Using a clamp meter to troubleshoot a heating appliance

When working with a heating appliance, determining the cause of any problems is job one. One of the best tools to use for these tests is a clamp meter. It helps a tech discover and diagnose electrical problems that could be leading to other issues that the customer is seeing on their thermostat.

For a tech, it’s critical to have the right tools for testing and troubleshooting electronic controls. This ensures the safe and accurate measurement of parameters like amperage, capacitance, and voltage.

Picking up a clamp meter, like the Fieldpiece SC680 – 600 AC/DC Swivel Clamp Meter or a SC480 – 600A Clamp Meter helps a tech get to the bottom of what’s happening. Each clamp meter features a clamp jaw that’s designed to wrap securely around a wire. This helps the meter quickly and easily measure the amperage and frequency without the technician needing to touch the circuit directly.

These days, many new systems come with Variable Frequency Drives (VFDs). Their motors offer increased efficiency, but the noise they generate on the exiting voltage signal adds a level of complexity to diagnosing a system. The SC680 and SC480 each filter out the noise from the VFD and give the tech an accurate reading. Few other meters on the market do what these clamp meters do.

Not every diagnostic test runs using just the clamp meter though. Newer systems like mini-splits operate with high voltage signals and sometimes require thinner test leads to measure. The SC680 and SC480 measure up to 1000VDC and 750VAC and measure resistance into the megohm (MΩ) ranges. These higher resistance values are commonly seen on today’s more advanced systems. The SC680 and SC480 also come with needle tip test leads designed specifically for measuring Molex plugs on mini-splits.

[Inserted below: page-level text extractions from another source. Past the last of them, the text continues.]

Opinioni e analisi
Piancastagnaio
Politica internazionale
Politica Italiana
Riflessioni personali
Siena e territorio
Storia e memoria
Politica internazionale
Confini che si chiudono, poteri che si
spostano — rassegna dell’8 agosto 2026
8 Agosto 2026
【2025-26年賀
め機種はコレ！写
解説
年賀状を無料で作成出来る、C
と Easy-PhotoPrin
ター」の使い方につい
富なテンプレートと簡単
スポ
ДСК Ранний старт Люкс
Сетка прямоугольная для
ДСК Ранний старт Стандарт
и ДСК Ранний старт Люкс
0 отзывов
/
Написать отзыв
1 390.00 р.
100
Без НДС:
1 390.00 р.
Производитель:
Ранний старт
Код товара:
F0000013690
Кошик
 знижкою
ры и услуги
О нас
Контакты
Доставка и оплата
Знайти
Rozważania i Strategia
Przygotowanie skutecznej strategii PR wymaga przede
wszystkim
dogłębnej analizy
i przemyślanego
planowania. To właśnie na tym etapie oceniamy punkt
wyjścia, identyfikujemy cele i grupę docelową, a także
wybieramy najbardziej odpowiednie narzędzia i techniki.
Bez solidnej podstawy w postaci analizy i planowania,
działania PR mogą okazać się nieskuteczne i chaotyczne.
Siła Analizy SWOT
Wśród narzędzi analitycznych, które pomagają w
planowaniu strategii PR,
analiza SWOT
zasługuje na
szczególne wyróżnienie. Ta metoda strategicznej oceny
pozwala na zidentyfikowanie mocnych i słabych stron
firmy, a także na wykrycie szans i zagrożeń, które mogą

When using a meter for the first time, use it to test known voltages – like a wall outlet or another known circuit on the job site. This helps the tech become acclimated with the device. In the outlet, the tech should find around 120 volts. But this may vary depending on the time of day, location, or during time of peak demand.

Another task for technicians is confirming proper operation of the flame sensor. The flame sensor generates a small current, measured in uADC. The SC680 and SC480 can also measure uADC, allowing the technician to diagnose and rectify on the spot.

When a tech is working on a transformer, both the primary and secondary side should be checked. There should be approximately 24 volts coming out of the secondary side. When the voltage on the primary side goes up, the secondary voltage should go up as well.

A continuity test shows a tech if a circuit is being completed in the system and helps them diagnose bigger issues like a broken wire in a motor. This test also shows if a switch is closed or open. It’s important to ensure all power is off to the circuit.

All of these tests can be quickly and safely performed using the Fieldpiece SC680 – 600 AC/DC Swivel Clamp Meter or the Fieldpiece SC480 – 600A Clamp Meter.